The World is Flat Essay

The World is Flat Essay

In his book “The World Is Flat: A Brief History of the Twenty-First Century”, one of the most famous American journalists Thomas Friedman states that the world economy has entered the third stage of globalization, which is fundamentally different from the previous ones. According to Friedman, the uniqueness of the current situation lies in the fact that for the first time in human history, individuals and small groups of people have obtained the opportunity to collaborate and compete in the global market as full-fledged producers and consumers of goods and services, while previously, globalization was basing mostly on states and later, on corporations (Friedman 356-60). Thus, in the contemporaneity, the whole planet is a single production field with the standardized operating rules (Friedman 580). Factually, this is the fundamental meaning of Friedman’s concept of the “flat world”, offset by information technologies.

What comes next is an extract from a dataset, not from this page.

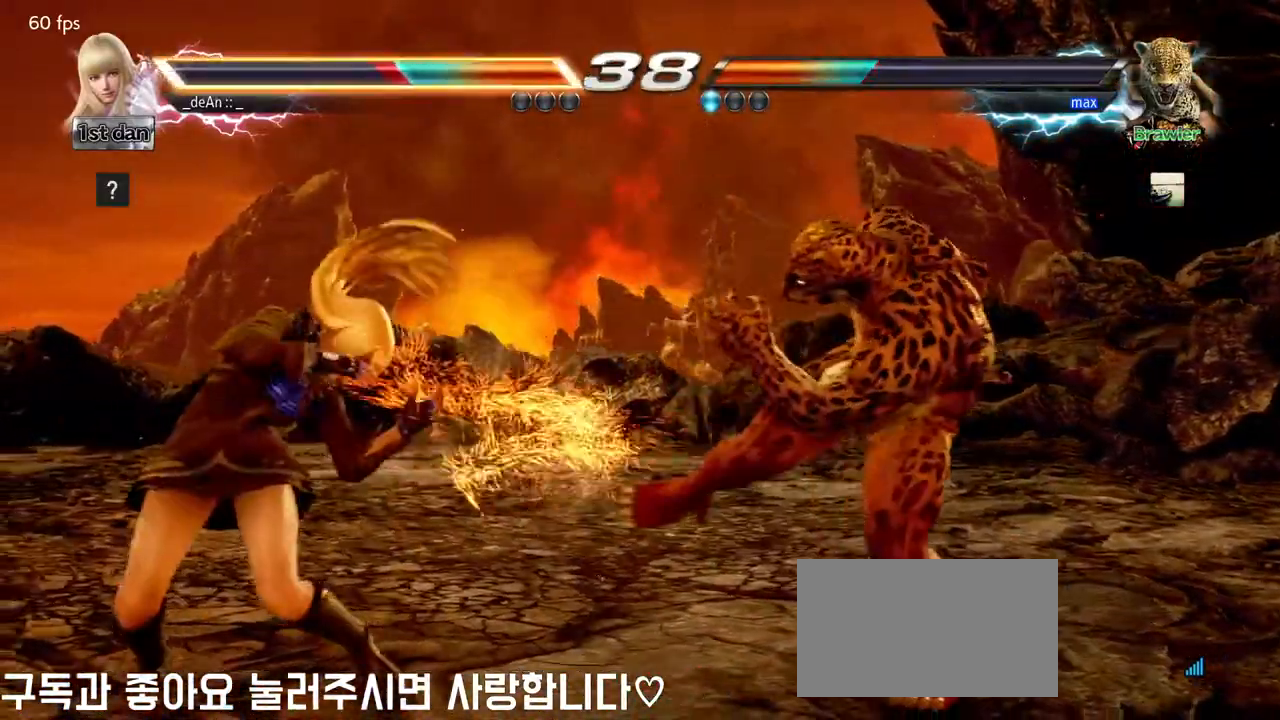
{"buttons": [], "left_stick": "center", "events": [[200, "left_stick", "down-right"], [217, "CIRCLE", "down"], [217, "CROSS", "down"], [300, "CIRCLE", "up"], [317, "CROSS", "up"], [433, "left_stick", "center"]]}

The opposing viewpoint of William Duiker runs that globalization presents the fragmentation of the globe into the territories of two types. The first one may really include the globalized territories, which are a truly unified economic complex or areas of large urban agglomerations, and not just large urban agglomerations, but only those where the most advanced social, economic and scientific institutions are concentrated (Duiker 210-14). Globalized territories are transportation hubs, which at the same time involve large banks, leading universities, high-tech industry, developed urban infrastructure, etc. However, the number of these territories is not that significant as it is presented by the theorists of globalization: they are calculated by dozens, but still the main world intellectual, financial, and transportation resources are now centered in these areas (Duiker 225-29). The rest of the fragmented world are culturally non-globalized areas, which may be very different (from deserts and large devastated agricultural areas up to remote regions of underdeveloped countries), but the way they look like makes no interest to the process of globalization (Duiker 235).
It may seem logic that the link between the contemporary culture and transformations shows that globalization processes create forces that both homogenize and differentiate identities in different parts of the world. Cultural elements surely contribute to stabilizing the dominant order of the globalized world. Many researchers come to the common opinion that the nation and its culture are not just replaced by transnational cultures: due to the diversities of different orders, such as lifechances, gender, or geographic origin, the access to globalized life-worlds is still limited (Duiker 278-80).
At the same time, it’s difficult to disagree that today people are confronted by transnationals, global images markets. Ideas, promoted through mass media made people afraid of cultural homogenization. They try to get to grips with these external elements. In our opinion, we can no longer speak of the globalized world in terms of “centre–periphery”, which implied asymmetries in economies, politics and culture. Instead, the current globalization implies a form of homogenization and diversity: globalization is linked to localization.
For several decades the creation of new local social forms as an answer to the process of globalization is taking place. In order to be meaningful to social actors, these new social meanings must be built on existing cultural schemes. It becomes obvious that this tendency of reinvention of tradition and creation of new meanings is different from persisting local traditions. Thus, glocalization permits the opening up of a new theoretical understanding of social transformation and change.
After all, internal globalization means that large numbers of people around the globe are exposed to other cultures on a daily basis without crossing borders on a regular basis, simply through the variety of communication media. Furthermore, they might encounter immigrants, refugees or tourists in their own locality. They might also encounter cultural artifacts and commercial establishments that bring other cultures into close proximity to their own – a process referred to in contemporary debates as “McDonaldization” or “Americanization” or, more broadly, as “cultural imperialism”.
The author shares Friedman’s and Duiker’s opinion in the aspect that indeed, the flat world’s platform, while it has the potential to homogenize cultures, also has an even greater potential to nourish diversity and fragmentation to the degree the world has never seen before – and mainly by means of informational globalization and the given chance to take one’s own culture and upload it into the world. The fact is that many people worldwide now have the tools to create and upload their own content – their own news reports, own opinions, their own music, videos, photos, software – and it’s a very powerful force for the preservation and enhancement of cultural autonomy and particularity.
Analyzing contemporary processes, we can formulate the central problem of human development: its essence consists in the fact that the world moves both in the direction of greater order and of greater freedom, and what is most important – these tendencies take place simultaneously. Crossing of the new threshold of dynamic complication by the most part of modern society, which caused globo-local variety filled with bifurcations, is predetermined by the nonlinearity of socio-cultural dynamics, characterized by the breaks of society and rhizome development and accompanied by the processes of globalization and fragmentation unfolding simultaneously.